ShortList is supported by you, our amazing readers. When you click through the links on our site and make a purchase we may earn a commission. Learn more

Little-known facts about Marmite

Shedding some light on the black stuff

Little-known facts about Marmite
13 October 2016

It's been a turbulent year for the UK, and we're not getting an easy run to the finish line.

Just when we thought hope may have been possible, a new bombshell has hit: our Marmite supplies may be under threat.

You may adore the tasty spread, or hate the toxic yeasty sludge, but its importance to our culture isn't in dispute.

However, other than the extremely passionate reactions we have towards it, not a lot else is known about the mysterious substance. Until now, of course...

In World War I, it was included in soldier's rations along with spam and condensed milk. Sadly, toast was not provided.

Marmite's name actually comes from a French casserole called Marmite Dieppoise. It's what you can see on the main label on the jar. Confusingly, the real dish is actually made from fish, unlike actual Marmite, of course.

Marmite manufacturing is... pungent.

Until 2014 it was banned in Denmark for containing too many vitamins.

The Marmite that you'd find in New Zealand has high levels of potassium, tastes weaker and is less tangy.

After Jade Goody compared herself to the substance, her funeral included a display of flowers in the shape of a Marmite jar.

In 2009, it was reportedly banned from prisons as inmates were using it to create an alcoholic drink called Marmite Mule as the yeast helps with the fermentation process.

There's a belief that Marmite helps to repel mosquitos although no actual proof to support it.

After Russell Brand moved to America, he was inundated with British fans sending him Marmite as they assumed he would miss it. Ironically, he hates the stuff.

Madonna's worst nightmare is eating a Marmite sandwich as she thinks that it is "vile".

Marmite is a great source of B Vitamins, which help protect the nervous system.

### STUDY MATERIAL

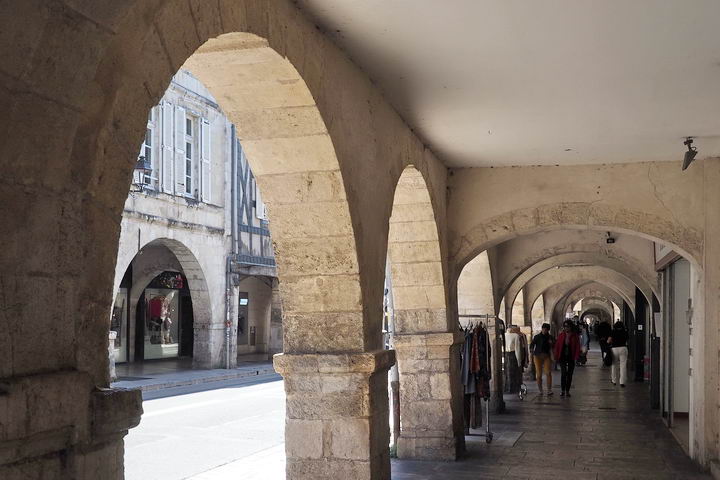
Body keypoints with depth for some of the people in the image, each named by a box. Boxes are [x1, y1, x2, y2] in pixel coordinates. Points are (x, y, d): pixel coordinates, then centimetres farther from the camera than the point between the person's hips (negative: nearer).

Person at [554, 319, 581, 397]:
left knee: (569, 374, 6)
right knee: (563, 373, -10)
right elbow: (557, 346, 5)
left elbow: (577, 347, -2)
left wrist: (576, 357, -10)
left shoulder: (575, 336, -1)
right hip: (563, 357, 0)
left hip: (571, 357, 0)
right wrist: (557, 356, -1)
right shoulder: (561, 335, 2)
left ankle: (567, 391, 15)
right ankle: (562, 390, -3)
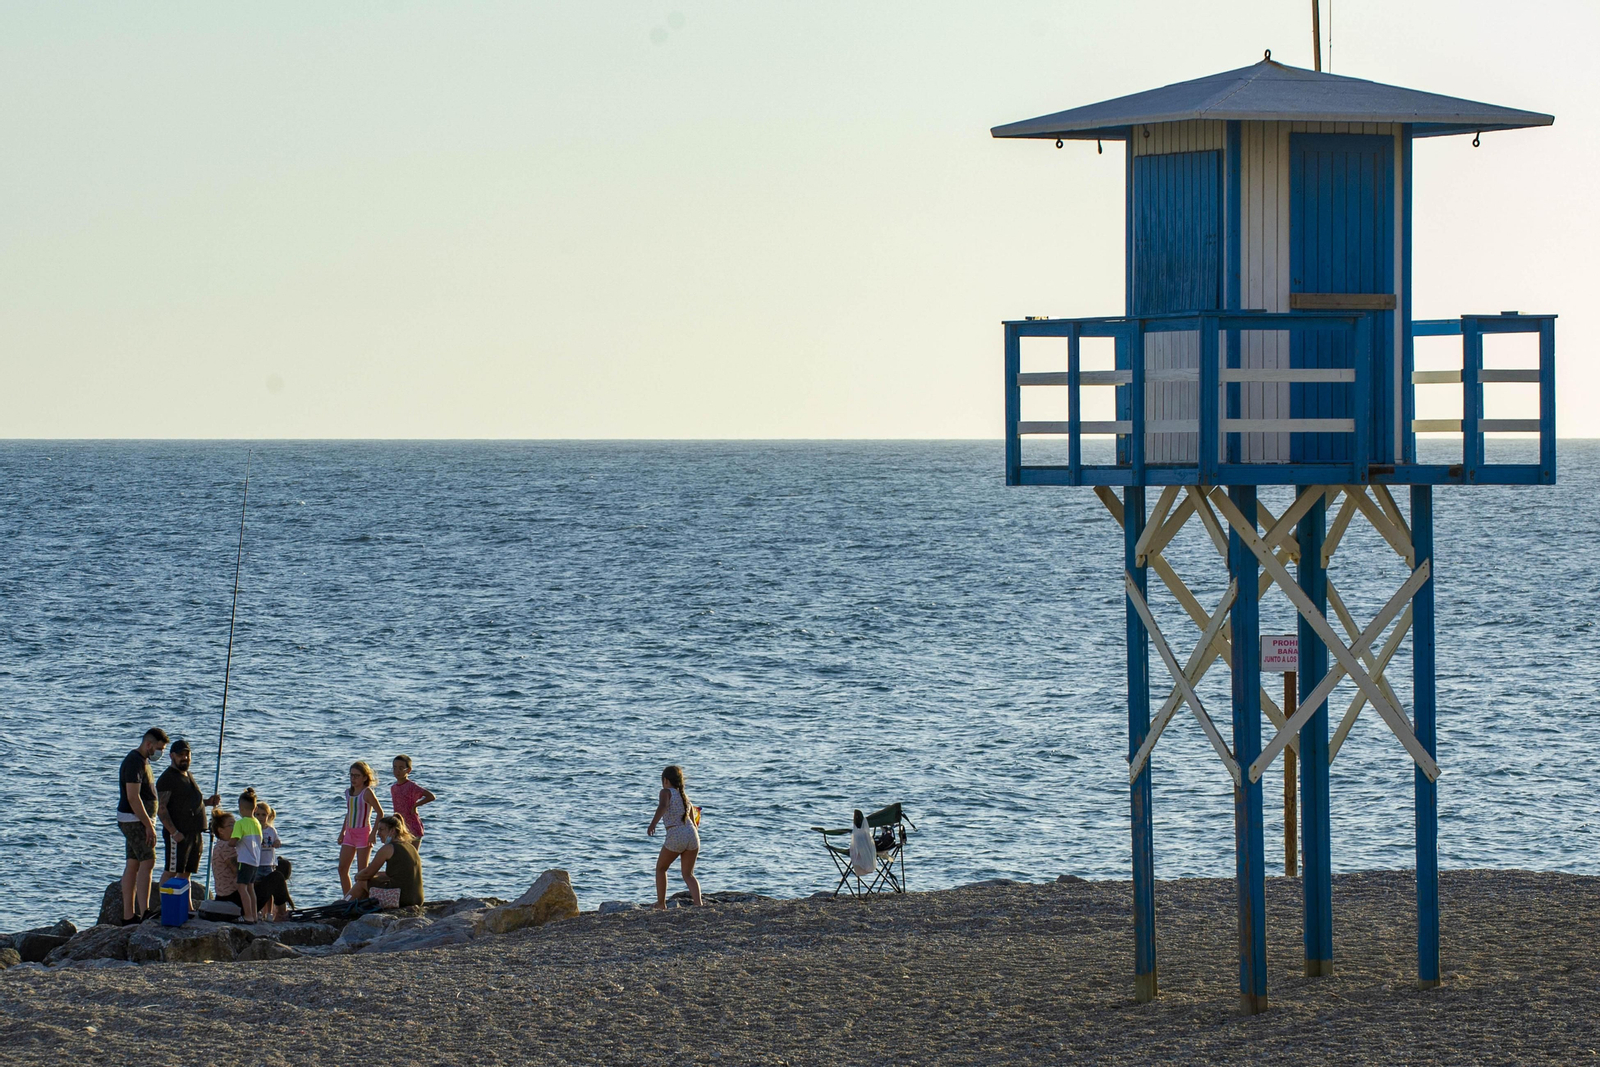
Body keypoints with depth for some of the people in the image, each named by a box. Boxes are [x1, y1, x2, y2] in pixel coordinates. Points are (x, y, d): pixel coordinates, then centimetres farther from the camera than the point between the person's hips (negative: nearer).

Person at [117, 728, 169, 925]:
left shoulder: (141, 761, 17)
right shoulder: (134, 762, -16)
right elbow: (133, 797, -22)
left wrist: (149, 822, 21)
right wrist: (148, 825, -22)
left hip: (137, 820, 10)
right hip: (134, 820, -10)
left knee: (132, 865, 9)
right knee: (147, 862, -16)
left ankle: (128, 915, 10)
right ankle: (144, 913, -24)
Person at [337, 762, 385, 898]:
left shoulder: (367, 792, -11)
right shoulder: (348, 792, 10)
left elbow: (380, 813, -13)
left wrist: (373, 834, -17)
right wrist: (342, 831, 19)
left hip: (363, 833, -8)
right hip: (350, 833, 8)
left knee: (362, 870, -4)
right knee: (342, 869, 6)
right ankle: (347, 898, 14)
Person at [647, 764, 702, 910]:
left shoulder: (667, 792, 4)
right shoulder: (685, 797, 23)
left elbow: (663, 806, -19)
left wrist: (653, 824, -31)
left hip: (675, 836, -5)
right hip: (692, 834, 5)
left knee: (661, 868, 19)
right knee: (688, 875, 13)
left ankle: (661, 904, 22)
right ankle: (698, 904, -9)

### WHAT TO WORK ON
1. In the Marmite facts piece, what alcoholic drink were prison inmates reportedly making with Marmite?
2. Please write the next few lines of the Marmite facts piece, picking up after its last sentence.

### RESULTS OF THE EXERCISE
1. Marmite Mule.

2.
Believe it or not, the ‘Love it or hate it’ was not organic but rather a rather canny strapline created in 2000 when Unilever acquired the company.

In 2009, a Marmite-obsessed thief targeted a petrol station and stole 18 jars over a month. Ultimately, the owner stopped stocking it to prevent him striking again.

Former Arsenal, Man City and Bolton striker Nicolas Anelka has a fear of Marmite but he's never dared to actually try it.

33% of Brits love it while 33% hate it. But this means that 34% have no feeling on it whatsoever...

Britney Spears is a surprise fan of Marmite after trying it on a UK tour.

Marmite has also been used as a dietary supplement in prisoner of war camps and was sent to British peacekeepers in Kosovo in 1999 as a morale booster.

There is a restaurant in Windhoek, Namibia called La Marmite yet, opportunity missed, there are no Marmite dishes on the menu!

Annual sales top £25 million, three times that of Bovril.

Both The Rolling Stones and Dido ask for Marmite when they are on tour.

Apparently, if a pregnant woman eats four slices of Marmite on toast a day, there's enough folic acid to reduce the threat of children born with spina bifida.

Although a wide selection of popular Marmite products exist now, two attempts to introduce Oxo-style cubes have both failed in the Thirties and the Nineties.